Z najnowszych danych ogłoszonych przez „The Chronicle of Higher Education" wynika, że statystyczny rektor zarobił w 2009 roku 386 tys. dolarów (1,285 mln zł), czyli o 2,2 proc. więcej niż rok wcześniej. Dla porównania przeciętny profesor – pod uwagę wzięto pół tysiąca prywatnych uczelni, których budżet wynosi co najmniej 50 mln dolarów rocznie – zarabiał dwa lata temu 118 tys. dolarów (393 tys. zł).
I chociaż kiepski stan gospodarki nie pozwolił na wysokie podwyżki, to grono rektorów, którzy w zeznaniu podatkowym wykazali dochody przekraczające milion dolarów, powiększyło się o sześć osób.
W czołówce najlepiej zarabiających był w 2009 roku William Brody z Johns Hopkins University - zarobił aż 3,82 mln dolarów (12,72 mln zł).
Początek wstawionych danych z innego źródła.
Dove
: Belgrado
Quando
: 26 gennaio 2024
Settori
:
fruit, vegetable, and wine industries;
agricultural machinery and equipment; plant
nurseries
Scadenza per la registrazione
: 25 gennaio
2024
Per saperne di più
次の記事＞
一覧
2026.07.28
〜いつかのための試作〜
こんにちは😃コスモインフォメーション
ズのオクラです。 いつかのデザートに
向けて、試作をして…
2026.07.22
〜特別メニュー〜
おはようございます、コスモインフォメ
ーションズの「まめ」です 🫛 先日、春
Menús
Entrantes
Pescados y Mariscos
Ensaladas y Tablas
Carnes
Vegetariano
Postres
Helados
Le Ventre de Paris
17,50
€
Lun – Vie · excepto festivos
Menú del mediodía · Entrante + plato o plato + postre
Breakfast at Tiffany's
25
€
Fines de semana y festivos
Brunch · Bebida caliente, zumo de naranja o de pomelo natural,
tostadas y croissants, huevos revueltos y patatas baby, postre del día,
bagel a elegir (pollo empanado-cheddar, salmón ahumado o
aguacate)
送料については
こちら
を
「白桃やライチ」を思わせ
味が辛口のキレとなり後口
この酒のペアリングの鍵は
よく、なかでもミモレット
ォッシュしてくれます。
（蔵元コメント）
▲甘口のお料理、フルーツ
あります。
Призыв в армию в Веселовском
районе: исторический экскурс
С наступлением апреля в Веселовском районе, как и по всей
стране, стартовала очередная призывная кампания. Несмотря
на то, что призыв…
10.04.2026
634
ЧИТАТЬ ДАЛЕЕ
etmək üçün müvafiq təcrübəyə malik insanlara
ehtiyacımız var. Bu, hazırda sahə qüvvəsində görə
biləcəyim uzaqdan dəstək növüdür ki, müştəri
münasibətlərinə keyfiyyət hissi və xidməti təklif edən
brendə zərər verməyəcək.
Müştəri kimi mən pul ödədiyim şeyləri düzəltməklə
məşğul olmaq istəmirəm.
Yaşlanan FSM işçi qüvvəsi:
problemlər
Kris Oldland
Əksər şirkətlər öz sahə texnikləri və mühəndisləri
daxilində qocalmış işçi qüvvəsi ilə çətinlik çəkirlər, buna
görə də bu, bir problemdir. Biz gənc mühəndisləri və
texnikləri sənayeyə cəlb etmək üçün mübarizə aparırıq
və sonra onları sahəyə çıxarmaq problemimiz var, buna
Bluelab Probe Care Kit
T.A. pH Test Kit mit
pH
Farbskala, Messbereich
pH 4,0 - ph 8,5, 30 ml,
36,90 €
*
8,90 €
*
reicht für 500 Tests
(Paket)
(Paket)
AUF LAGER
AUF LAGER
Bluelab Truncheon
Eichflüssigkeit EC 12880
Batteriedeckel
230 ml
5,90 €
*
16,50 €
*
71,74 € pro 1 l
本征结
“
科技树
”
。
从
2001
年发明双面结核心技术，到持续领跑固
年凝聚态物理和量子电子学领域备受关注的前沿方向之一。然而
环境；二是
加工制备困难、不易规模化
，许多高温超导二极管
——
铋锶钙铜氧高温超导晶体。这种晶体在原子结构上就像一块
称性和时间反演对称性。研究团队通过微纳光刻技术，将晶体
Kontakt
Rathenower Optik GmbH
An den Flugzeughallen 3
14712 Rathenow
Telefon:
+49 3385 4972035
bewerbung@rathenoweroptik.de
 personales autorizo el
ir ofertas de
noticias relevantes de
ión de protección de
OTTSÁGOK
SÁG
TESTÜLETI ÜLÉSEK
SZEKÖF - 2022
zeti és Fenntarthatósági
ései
Donald DeRosa z kalifornijskiego University of the Pacific otrzymał 2,36 mln dolarów (7,86 mln zł), a Henry Bienen z Northwestern University 2,24 mln dolarów (7,46 mln zł).
Informację o jeszcze wyższych dochodach – 4,91 mln dolarów – odnaleziono w zeznaniu podatkowym złożonym za zmarłego w kwietniu 2009 roku Constantine'a Papadakisa z filadelfijskiego Drexel University, ale w tym wypadku większość pieniędzy pochodziła z ubezpieczenia na życie wypłaconego jego żonie.
Najlepiej zarabiającym w grupie uczelni należących do prestiżowej Ivy League był rektor Yale. Richard Levin zarobił 1,63 mln dolarów, o 6,4 proc. więcej niż w 2008 roku. Czterem z ośmiu rektorów uczelni z Ivy League w 2009 roku obniżono pensje. Lee Bollinger z nowojorskiego Columbia University zarobił 1,53 mln dolarów, o 13 proc. mniej niż rok wcześniej.